[Start of section]

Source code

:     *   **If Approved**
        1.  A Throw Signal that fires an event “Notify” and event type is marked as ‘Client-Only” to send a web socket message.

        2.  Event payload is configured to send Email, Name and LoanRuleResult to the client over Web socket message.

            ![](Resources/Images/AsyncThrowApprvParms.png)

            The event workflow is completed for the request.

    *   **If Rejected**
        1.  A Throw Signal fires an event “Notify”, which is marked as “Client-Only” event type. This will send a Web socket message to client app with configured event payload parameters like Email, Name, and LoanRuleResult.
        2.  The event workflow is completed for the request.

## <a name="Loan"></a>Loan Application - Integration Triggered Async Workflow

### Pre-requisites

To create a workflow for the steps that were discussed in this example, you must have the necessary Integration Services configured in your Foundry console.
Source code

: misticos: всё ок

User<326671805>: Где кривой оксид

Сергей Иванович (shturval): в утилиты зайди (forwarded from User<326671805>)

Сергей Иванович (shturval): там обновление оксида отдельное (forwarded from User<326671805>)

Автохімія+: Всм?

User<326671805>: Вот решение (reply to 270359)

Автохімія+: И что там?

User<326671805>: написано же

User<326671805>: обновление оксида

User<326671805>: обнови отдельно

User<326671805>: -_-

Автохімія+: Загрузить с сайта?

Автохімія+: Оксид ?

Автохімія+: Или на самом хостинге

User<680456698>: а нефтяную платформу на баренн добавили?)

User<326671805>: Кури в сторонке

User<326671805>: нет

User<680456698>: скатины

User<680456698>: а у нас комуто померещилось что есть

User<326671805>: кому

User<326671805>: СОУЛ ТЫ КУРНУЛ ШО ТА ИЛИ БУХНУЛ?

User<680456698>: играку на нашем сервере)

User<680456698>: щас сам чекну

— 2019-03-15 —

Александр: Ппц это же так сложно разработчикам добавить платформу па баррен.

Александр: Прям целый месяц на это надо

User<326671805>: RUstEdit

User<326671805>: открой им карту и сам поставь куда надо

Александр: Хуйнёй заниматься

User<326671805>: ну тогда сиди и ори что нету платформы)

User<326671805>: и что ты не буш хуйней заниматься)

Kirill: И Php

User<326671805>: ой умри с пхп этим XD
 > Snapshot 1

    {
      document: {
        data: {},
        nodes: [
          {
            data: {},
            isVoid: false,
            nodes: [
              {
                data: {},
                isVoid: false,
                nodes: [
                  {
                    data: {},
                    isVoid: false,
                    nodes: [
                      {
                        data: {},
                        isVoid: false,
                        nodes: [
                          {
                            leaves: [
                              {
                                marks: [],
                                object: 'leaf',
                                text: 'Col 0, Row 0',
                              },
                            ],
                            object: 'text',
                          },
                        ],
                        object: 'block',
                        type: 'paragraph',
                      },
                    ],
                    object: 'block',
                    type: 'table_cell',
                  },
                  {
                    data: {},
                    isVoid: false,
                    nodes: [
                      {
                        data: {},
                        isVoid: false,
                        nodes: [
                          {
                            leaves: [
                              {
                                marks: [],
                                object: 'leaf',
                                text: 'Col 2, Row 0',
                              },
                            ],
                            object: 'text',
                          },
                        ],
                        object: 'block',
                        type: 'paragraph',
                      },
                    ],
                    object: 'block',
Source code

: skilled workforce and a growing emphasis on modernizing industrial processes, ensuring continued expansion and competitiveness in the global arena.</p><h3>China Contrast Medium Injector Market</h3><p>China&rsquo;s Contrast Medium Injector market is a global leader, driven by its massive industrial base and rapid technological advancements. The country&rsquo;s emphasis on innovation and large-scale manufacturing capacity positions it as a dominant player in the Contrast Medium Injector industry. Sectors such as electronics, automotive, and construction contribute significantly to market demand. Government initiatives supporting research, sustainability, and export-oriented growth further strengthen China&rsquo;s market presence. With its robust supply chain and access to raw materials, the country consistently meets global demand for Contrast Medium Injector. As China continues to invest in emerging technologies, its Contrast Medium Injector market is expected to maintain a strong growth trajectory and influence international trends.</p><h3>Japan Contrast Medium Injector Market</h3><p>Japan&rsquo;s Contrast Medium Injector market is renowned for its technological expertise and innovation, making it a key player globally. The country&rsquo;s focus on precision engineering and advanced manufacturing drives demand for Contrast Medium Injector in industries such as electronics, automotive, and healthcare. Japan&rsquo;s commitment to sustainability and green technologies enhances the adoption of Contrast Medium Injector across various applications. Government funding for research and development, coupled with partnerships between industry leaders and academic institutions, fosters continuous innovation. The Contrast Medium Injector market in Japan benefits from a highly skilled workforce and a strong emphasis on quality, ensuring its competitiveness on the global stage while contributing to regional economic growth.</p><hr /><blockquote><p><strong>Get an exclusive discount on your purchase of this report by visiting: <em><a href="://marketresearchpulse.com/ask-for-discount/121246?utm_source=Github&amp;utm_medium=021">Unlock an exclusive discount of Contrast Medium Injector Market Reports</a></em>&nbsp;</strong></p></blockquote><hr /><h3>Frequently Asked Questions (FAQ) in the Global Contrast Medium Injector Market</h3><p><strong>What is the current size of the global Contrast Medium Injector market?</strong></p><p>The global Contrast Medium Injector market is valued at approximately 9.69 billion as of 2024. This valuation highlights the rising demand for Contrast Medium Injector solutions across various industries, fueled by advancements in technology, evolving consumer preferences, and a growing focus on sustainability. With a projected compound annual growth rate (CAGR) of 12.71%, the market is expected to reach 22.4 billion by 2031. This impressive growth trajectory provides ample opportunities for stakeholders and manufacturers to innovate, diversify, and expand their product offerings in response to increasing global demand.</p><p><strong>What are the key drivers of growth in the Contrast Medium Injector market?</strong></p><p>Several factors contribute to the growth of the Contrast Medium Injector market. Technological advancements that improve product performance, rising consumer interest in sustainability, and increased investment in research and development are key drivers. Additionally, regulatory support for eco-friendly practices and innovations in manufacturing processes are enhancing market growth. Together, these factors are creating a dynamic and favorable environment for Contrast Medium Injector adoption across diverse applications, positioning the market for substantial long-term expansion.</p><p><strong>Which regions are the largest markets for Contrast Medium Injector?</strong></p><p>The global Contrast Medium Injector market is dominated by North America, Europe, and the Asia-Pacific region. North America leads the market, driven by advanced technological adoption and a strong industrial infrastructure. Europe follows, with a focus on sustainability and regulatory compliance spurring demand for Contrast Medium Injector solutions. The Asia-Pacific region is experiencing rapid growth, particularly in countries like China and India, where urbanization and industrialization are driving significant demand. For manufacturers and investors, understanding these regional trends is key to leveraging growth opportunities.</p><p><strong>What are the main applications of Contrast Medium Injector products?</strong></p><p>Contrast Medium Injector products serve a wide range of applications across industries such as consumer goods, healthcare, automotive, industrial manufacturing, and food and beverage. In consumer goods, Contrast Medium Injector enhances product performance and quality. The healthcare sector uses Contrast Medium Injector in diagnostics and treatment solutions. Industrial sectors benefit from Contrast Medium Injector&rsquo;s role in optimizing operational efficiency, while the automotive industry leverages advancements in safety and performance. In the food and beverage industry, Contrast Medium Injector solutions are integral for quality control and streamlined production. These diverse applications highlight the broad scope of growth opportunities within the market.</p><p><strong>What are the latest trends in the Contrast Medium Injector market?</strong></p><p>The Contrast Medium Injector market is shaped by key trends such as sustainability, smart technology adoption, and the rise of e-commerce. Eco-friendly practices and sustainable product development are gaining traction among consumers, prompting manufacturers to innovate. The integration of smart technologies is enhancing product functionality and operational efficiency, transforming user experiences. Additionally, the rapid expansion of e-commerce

[End of section]

** The task **
Put the part of the listing that opens with the line containing "User<680456698>: а нефтяную" and closes with the line containing "User<326671805>: СОУЛ ТЫ" into a numbered list, skipping blank lines.

** Problem solution **
1. User<680456698>: а нефтяную платформу на баренн добавили?)
2. User<326671805>: Кури в сторонке
3. User<326671805>: нет
4. User<680456698>: скатины
5. User<680456698>: а у нас комуто померещилось что есть
6. User<326671805>: кому
7. User<326671805>: СОУЛ ТЫ КУРНУЛ ШО ТА ИЛИ БУХНУЛ?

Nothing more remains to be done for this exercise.